**What you will do:** Every single entry must be restated word for word.

**Given information:**
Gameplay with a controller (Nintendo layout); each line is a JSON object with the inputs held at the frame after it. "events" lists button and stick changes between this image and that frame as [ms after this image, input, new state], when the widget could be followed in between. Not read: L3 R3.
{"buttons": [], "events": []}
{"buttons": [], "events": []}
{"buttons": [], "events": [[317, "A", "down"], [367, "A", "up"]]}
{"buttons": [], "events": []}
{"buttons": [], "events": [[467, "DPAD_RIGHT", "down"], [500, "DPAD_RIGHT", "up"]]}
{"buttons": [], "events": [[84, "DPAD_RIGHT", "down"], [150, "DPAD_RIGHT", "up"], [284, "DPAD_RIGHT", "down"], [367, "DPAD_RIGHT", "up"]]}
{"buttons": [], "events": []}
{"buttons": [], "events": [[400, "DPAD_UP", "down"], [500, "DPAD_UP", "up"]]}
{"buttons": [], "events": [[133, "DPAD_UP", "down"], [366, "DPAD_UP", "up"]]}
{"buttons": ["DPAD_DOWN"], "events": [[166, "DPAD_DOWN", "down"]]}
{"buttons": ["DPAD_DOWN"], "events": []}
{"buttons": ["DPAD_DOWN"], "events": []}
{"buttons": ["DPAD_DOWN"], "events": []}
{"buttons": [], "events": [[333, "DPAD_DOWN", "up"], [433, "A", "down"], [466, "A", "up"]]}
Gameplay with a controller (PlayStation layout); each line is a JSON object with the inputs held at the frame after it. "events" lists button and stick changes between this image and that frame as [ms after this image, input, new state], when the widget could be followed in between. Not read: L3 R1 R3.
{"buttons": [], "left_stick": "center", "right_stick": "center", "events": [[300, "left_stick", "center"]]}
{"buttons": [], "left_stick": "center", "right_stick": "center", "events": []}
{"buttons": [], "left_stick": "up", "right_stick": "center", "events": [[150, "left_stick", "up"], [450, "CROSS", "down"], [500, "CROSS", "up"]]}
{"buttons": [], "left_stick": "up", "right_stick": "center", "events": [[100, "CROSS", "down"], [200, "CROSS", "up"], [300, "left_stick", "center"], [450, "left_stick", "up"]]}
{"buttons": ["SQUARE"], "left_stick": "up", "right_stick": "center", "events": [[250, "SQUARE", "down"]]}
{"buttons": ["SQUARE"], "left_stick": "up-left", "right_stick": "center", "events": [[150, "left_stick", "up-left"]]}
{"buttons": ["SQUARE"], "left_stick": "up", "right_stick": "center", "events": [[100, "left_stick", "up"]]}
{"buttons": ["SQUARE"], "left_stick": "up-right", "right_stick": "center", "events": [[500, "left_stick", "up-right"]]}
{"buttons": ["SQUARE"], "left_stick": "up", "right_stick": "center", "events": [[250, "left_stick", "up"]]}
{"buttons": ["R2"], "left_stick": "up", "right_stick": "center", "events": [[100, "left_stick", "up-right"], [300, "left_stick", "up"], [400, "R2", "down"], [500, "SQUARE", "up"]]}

**Reply to the task:**
Gameplay with a controller (Nintendo layout); each line is a JSON object with the inputs held at the frame after it. "events" lists button and stick changes between this image and that frame as [ms after this image, input, new state], when the widget could be followed in between. Not read: L3 R3.
{"buttons": [], "events": []}
{"buttons": [], "events": []}
{"buttons": [], "events": [[317, "A", "down"], [367, "A", "up"]]}
{"buttons": [], "events": []}
{"buttons": [], "events": [[467, "DPAD_RIGHT", "down"], [500, "DPAD_RIGHT", "up"]]}
{"buttons": [], "events": [[84, "DPAD_RIGHT", "down"], [150, "DPAD_RIGHT", "up"], [284, "DPAD_RIGHT", "down"], [367, "DPAD_RIGHT", "up"]]}
{"buttons": [], "events": []}
{"buttons": [], "events": [[400, "DPAD_UP", "down"], [500, "DPAD_UP", "up"]]}
{"buttons": [], "events": [[133, "DPAD_UP", "down"], [366, "DPAD_UP", "up"]]}
{"buttons": ["DPAD_DOWN"], "events": [[166, "DPAD_DOWN", "down"]]}
{"buttons": ["DPAD_DOWN"], "events": []}
{"buttons": ["DPAD_DOWN"], "events": []}
{"buttons": ["DPAD_DOWN"], "events": []}
{"buttons": [], "events": [[333, "DPAD_DOWN", "up"], [433, "A", "down"], [466, "A", "up"]]}
Gameplay with a controller (PlayStation layout); each line is a JSON object with the inputs held at the frame after it. "events" lists button and stick changes between this image and that frame as [ms after this image, input, new state], when the widget could be followed in between. Not read: L3 R1 R3.
{"buttons": [], "left_stick": "center", "right_stick": "center", "events": [[300, "left_stick", "center"]]}
{"buttons": [], "left_stick": "center", "right_stick": "center", "events": []}
{"buttons": [], "left_stick": "up", "right_stick": "center", "events": [[150, "left_stick", "up"], [450, "CROSS", "down"], [500, "CROSS", "up"]]}
{"buttons": [], "left_stick": "up", "right_stick": "center", "events": [[100, "CROSS", "down"], [200, "CROSS", "up"], [300, "left_stick", "center"], [450, "left_stick", "up"]]}
{"buttons": ["SQUARE"], "left_stick": "up", "right_stick": "center", "events": [[250, "SQUARE", "down"]]}
{"buttons": ["SQUARE"], "left_stick": "up-left", "right_stick": "center", "events": [[150, "left_stick", "up-left"]]}
{"buttons": ["SQUARE"], "left_stick": "up", "right_stick": "center", "events": [[100, "left_stick", "up"]]}
{"buttons": ["SQUARE"], "left_stick": "up-right", "right_stick": "center", "events": [[500, "left_stick", "up-right"]]}
{"buttons": ["SQUARE"], "left_stick": "up", "right_stick": "center", "events": [[250, "left_stick", "up"]]}
{"buttons": ["R2"], "left_stick": "up", "right_stick": "center", "events": [[100, "left_stick", "up-right"], [300, "left_stick", "up"], [400, "R2", "down"], [500, "SQUARE", "up"]]}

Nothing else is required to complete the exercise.